**Task objective:** Copy every line of text in the listing below word for word, and leave the pictures out of your answer.

(Dataset entries)
================

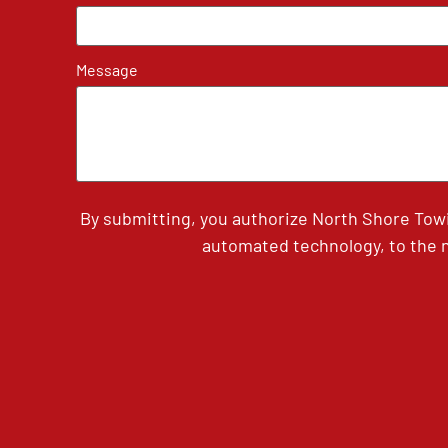
Message
By submitting, you authorize North Shore Tow
automated technology, to the n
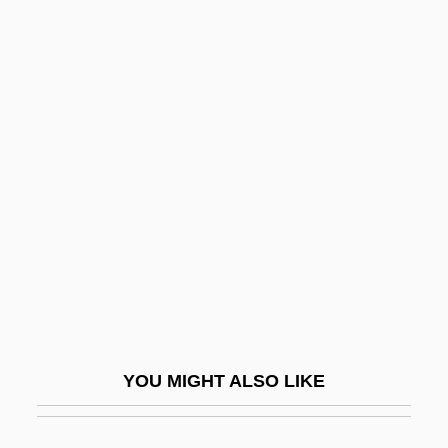
Slater, Wayne
Slater, Thomas J.
Slater, Thomas (ca. 1872)
Slaughter In San Francisco
Slaughter Of The Innocents
Slaughter Tax
Slaughter Trail
Slaughter's Big Ripoff
Slaughter, Anne-Marie
Slaughter, Carolyn 1946–
YOU MIGHT ALSO LIKE
Slaughter, John Brooks
Slaughter, Karin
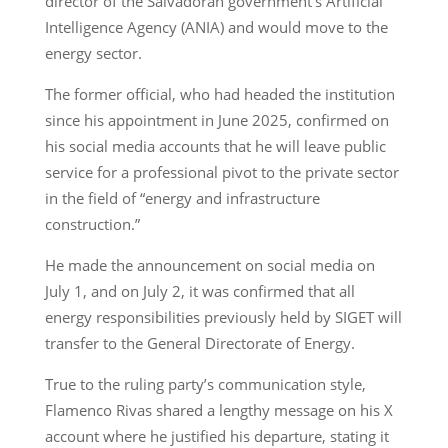
director of the Salvadoran government’s Artificial
Intelligence Agency (ANIA) and would move to the
energy sector.
The former official, who had headed the institution
since his appointment in June 2025, confirmed on
his social media accounts that he will leave public
service for a professional pivot to the private sector
in the field of “energy and infrastructure
construction.”
He made the announcement on social media on
July 1, and on July 2, it was confirmed that all
energy responsibilities previously held by SIGET will
transfer to the General Directorate of Energy.
True to the ruling party’s communication style,
Flamenco Rivas shared a lengthy message on his X
account where he justified his departure, stating it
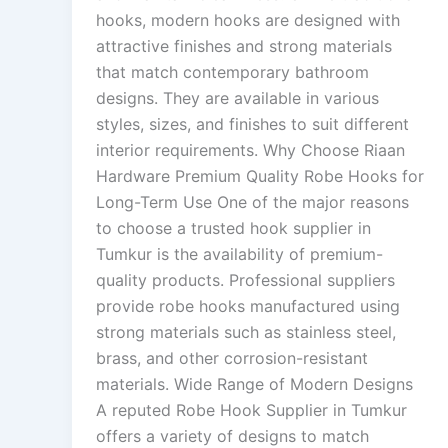
hooks, modern hooks are designed with
attractive finishes and strong materials
that match contemporary bathroom
designs. They are available in various
styles, sizes, and finishes to suit different
interior requirements. Why Choose Riaan
Hardware Premium Quality Robe Hooks for
Long-Term Use One of the major reasons
to choose a trusted hook supplier in
Tumkur is the availability of premium-
quality products. Professional suppliers
provide robe hooks manufactured using
strong materials such as stainless steel,
brass, and other corrosion-resistant
materials. Wide Range of Modern Designs
A reputed Robe Hook Supplier in Tumkur
offers a variety of designs to match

================

**Exercise answer:**
Message
By submitting, you authorize North Shore Tow
automated technology, to the n
Slater, Wayne
Slater, Thomas J.
Slater, Thomas (ca. 1872)
Slaughter In San Francisco
Slaughter Of The Innocents
Slaughter Tax
Slaughter Trail
Slaughter's Big Ripoff
Slaughter, Anne-Marie
Slaughter, Carolyn 1946–
YOU MIGHT ALSO LIKE
Slaughter, John Brooks
Slaughter, Karin
director of the Salvadoran government’s Artificial
Intelligence Agency (ANIA) and would move to the
energy sector.
The former official, who had headed the institution
since his appointment in June 2025, confirmed on
his social media accounts that he will leave public
service for a professional pivot to the private sector
in the field of “energy and infrastructure
construction.”
He made the announcement on social media on
July 1, and on July 2, it was confirmed that all
energy responsibilities previously held by SIGET will
transfer to the General Directorate of Energy.
True to the ruling party’s communication style,
Flamenco Rivas shared a lengthy message on his X
account where he justified his departure, stating it
hooks, modern hooks are designed with
attractive finishes and strong materials
that match contemporary bathroom
designs. They are available in various
styles, sizes, and finishes to suit different
interior requirements. Why Choose Riaan
Hardware Premium Quality Robe Hooks for
Long-Term Use One of the major reasons
to choose a trusted hook supplier in
Tumkur is the availability of premium-
quality products. Professional suppliers
provide robe hooks manufactured using
strong materials such as stainless steel,
brass, and other corrosion-resistant
materials. Wide Range of Modern Designs
A reputed Robe Hook Supplier in Tumkur
offers a variety of designs to match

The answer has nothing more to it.